Pergunta
Igualdade versus equidade — o que diz a Bíblia?
Resposta
A University of Michigan descreve “equidade” da seguinte maneira:
“A equidade é um princípio centrado na criação de sistemas, organizações e sociedades que sejam justos e imparciais. Isso envolve, primeiro, reconhecer quando existem desvantagens e barreiras e, em seguida, alocar recursos e apoio para garantir acesso e oportunidades iguais para todos. A busca pela equidade rompe padrões históricos de desigualdade e exclusão, desmonta barreiras ao progresso e elimina vieses sistemáticos e discriminação contra pessoas com base em sua identidade e origem.”
Organizações como Black Lives Matter (Vidas Negras Importam) afirmam que igualdade e equidade são termos usados de forma intercambiável, mas o segundo sugere a necessidade de abordar desigualdades históricas e garantir que todos tenham os recursos e oportunidades necessários para ter sucesso.
No contexto das questões sociais, equidade historicamente significava o oposto de discriminação ou preconceito. Perspectivas mais recentes sugerem que as pessoas não estão sendo tratadas de maneira justa a menos que cheguem aos mesmos resultados que os outros. A teoria crítica da raça implica que a única explicação para qualquer diferença de resultado seja racismo, preconceito ou discriminação.
A Bíblia aborda os temas de igualdade e equidade. O Novo Testamento condena favoritismo e parcialidade (Efésios 6:9; Tiago 2:1, 9). Paulo tratava a responsabilidade de um pastor em manter senso de imparcialidade como algo muito sério: “Diante de Deus, de Cristo Jesus e dos anjos eleitos, peço com insistência que você guarde estes conselhos, sem discriminação, nada fazendo com espírito de parcialidade” (1 Timóteo 5:21). De fato, a Bíblia afirma que os seres humanos são intrinsecamente iguais em valor, dignidade e importância porque foram criados à imagem de Deus (Gênesis 1:26–27). Mesmo reconhecendo diferenças entre povos, papéis de gênero e classes sociais, a Bíblia mantém a dignidade intrínseca de cada pessoa como criação divina.
Jesus era igual a Deus Pai, mas não usou essa posição em benefício próprio.

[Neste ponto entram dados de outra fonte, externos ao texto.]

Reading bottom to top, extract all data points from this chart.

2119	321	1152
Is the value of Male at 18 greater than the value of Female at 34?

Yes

Ele é Aquele “que, mesmo existindo na forma de Deus, não considerou o ser igual a Deus algo que deveria ser retido a qualquer custo. Pelo contrário, ele se esvaziou, assumindo a forma de servo, tornando-se semelhante aos seres humanos. E, reconhecido em figura humana” (Filipenses 2:6–7). Em outras palavras, Jesus nunca adotou uma postura de direito adquirido ou vitimização. Neste mundo, Ele “não tinha onde reclinar a cabeça” (Mateus 8:20). Embora fosse Deus, abriu mão dos confortos celestiais para assumir forma humana. Ao vir ao nosso mundo, experimentou perseguição, desigualdade e sofrimento.
Todas as barreiras injustas e exclusões discriminatórias existem por causa do pecado. Nós somos a causa da injustiça e do preconceito pecaminoso. Pedro teve dificuldade em aceitar os gentios como iguais na igreja primitiva, mas Deus trabalhou pacientemente com ele para mudar sua perspectiva. Quando Pedro começou a compreender o coração de Deus, testemunhou: “Reconheço por verdade que Deus não trata as pessoas com parcialidade; pelo contrário, em qualquer nação, aquele que o teme e faz o que é justo lhe é aceitável” (Atos 10:34–35).

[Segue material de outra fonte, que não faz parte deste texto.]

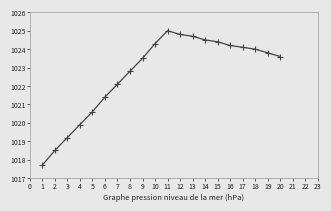

How many lines are shown in the chart?

1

Jesus comparou o Seu povo globalmente diverso a um corpo. Em um corpo, cada parte tem uma função — não em uniformidade, mas em unidade (1 Coríntios 12). Se modificássemos as partes do corpo tentando fazer tudo virar olho, ouvido ou dedo mínimo, seríamos considerados loucos. Presumir que todas as pessoas do mundo possuem os mesmos recursos, dons e propósitos é igualmente absurdo. Jesus projetou as pessoas para funções diferentes e concedeu dons diferentes (ver 1 Coríntios 12:8–11). Esses dons variados indicam o Seu plano bom e gracioso para nossas vidas; não sugerem desigualdade de valor.

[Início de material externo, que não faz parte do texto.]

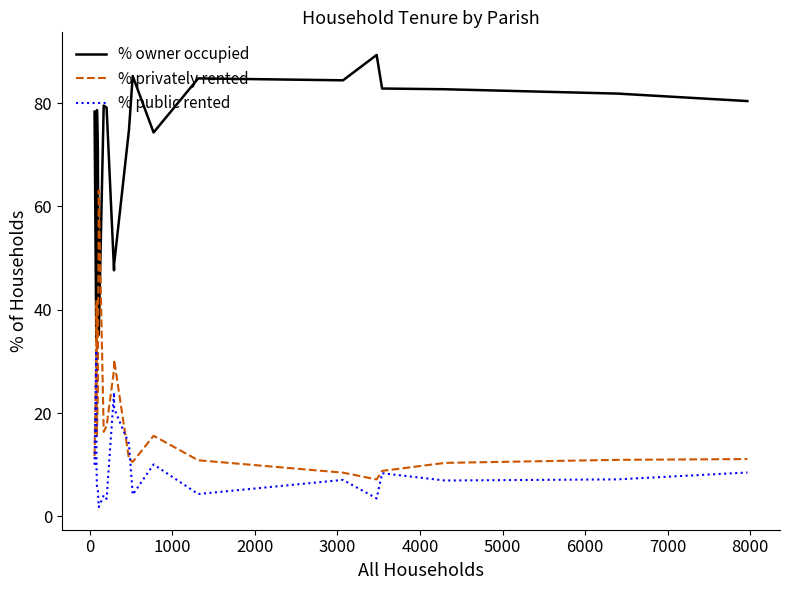

Rank the series by their average value, from highest to lowest.

% owner occupied, % privately rented, % public rented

A descrição bíblica do corpo de Cristo nos ajuda a discernir a verdade em meio ao debate entre equidade e igualdade. Cada parte do corpo é vital e valiosa (igualdade)? Sim. Cada parte do corpo é igual às demais (equidade absoluta)? Não. Portanto, considere o convite. Jesus o convida para Sua família, onde você pode verdadeiramente viver a humildade e alegrar-se com o que diz 1 Coríntios 12:5: “E também há diversidade nos serviços, mas o Senhor é o mesmo.” Amém.